Trust, as we have seen, is a complex thing to model. To quantify it we need to look at a variety of parameters e.g. User behaviours, user provenance and user context. Each of these parameters will modify the trust value. However not all will be used in every setting. We will need different flavours of trust calculation and ways of keeping track of which was used to construct each trust calculation. Designing code to implement a complex model of trustworthiness is going to be a challenge, particularly if we want maintainable code built along proper Object Oriented design principles.
For instance:
Code (classes) should be open for extension, but closed for modification.
We may need to create new metrics for modifying specific trust values, especially as the application will be in Beta for a period of research. We may also need to change components of existing metrics and apply different steps in our calculations depending on the context of the calculation. However once we have working code, running in our application we don’t want to change it if we can avoid doing so as we can create all kinds of headaches and reduces the robustness of our application. Much better to have the ability and flexibility to add in those changes, extending what works, rather than tinkering with it.
Enter the decorator design pattern…
This is a UML class diagram that shows how a users provenance based trust is calculated.
Provenance based trust is derived from the characteristics of a user’s third party social media activity. Each verified account will apply a modifier to the value which then forms part of the users overall trust calculations. The calculation itself is a type defined by an abstract class – TrustRating. The concrete class Prov extends this and forms our basic rating which will initially have a very low value. An instance of this is stored in the user object as a field of type TrustRating and to obtain a value the method getRatingValue() is called.

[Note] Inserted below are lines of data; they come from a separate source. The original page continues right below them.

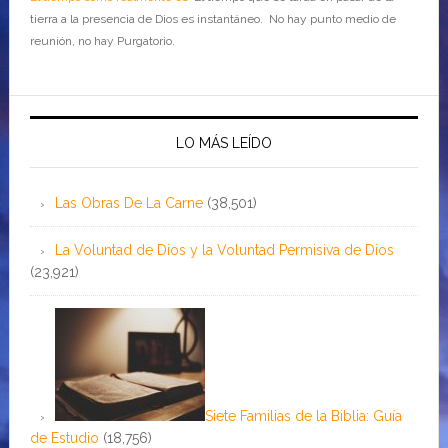
tierra a la presencia de Dios es instantáneo. No hay punto medio de
reunión, no hay Purgatorio.
LO MÁS LEÍDO
Las Obras De La Carne
(38,501)
La Voluntad de Dios y la Voluntad Permisiva de Dios
(23,921)
Siete Familias de la Biblia: Guía
de Estudio
(18,756)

Once a user has been verified with eBay a ‘decorator’ is used which takes the Prov object as a value in its constructor and stores it as a member variable. The Decorator, an abstract class, RatingFactor, also extends TrustRating so its instance is still a TrustRating object which can still be stored as a member of the user object. It also still has a getRatingValue() method. The trick is that the decorator has a slightly different implementation of this method. The instance is of the concrete class extending RatingFactor: EbayVerify()
The original Prov version has something like:
public int getRatingValue(){
return 3;
}
Whereas the EbayVerify object has:
public int getRatingValue(){
return trustRating.getRatingValue() + 34;
}
…so when the object is decorated – (in the diagram below there is also a Facebook decorator) we call getRatingValue on FacebookVerify, which calls getRatingValue() on ebayVerify, which calls getRatingValue() on Prov. Prov’s implementation returns ‘3’ which is added to ebayVerify()’s value in ebayVerify’s implementation of the method. This is then returned to getRatingValue() in FacebookVerify which adds its value which is returned as the calculation. Phew!
To modify the rating further we can add more decorators and use a chain of these method calls to perform the calculations.
This is a simplified version of the pattern which can have a lot more code in the decorators and can use more than one method chain to produce some complex calculations and modifications to the way values are calculated. For example we can also use another method chain to build a list of description codes which generate a detailed report explaining how the rating was produced. It may seem very drawn out but it makes life a lot easier because we can change the way the code works by adding new classes, extending it, rather than modifying existing working code.
Tinkering with what works is how you make bugs. Extending what works is how you make progress!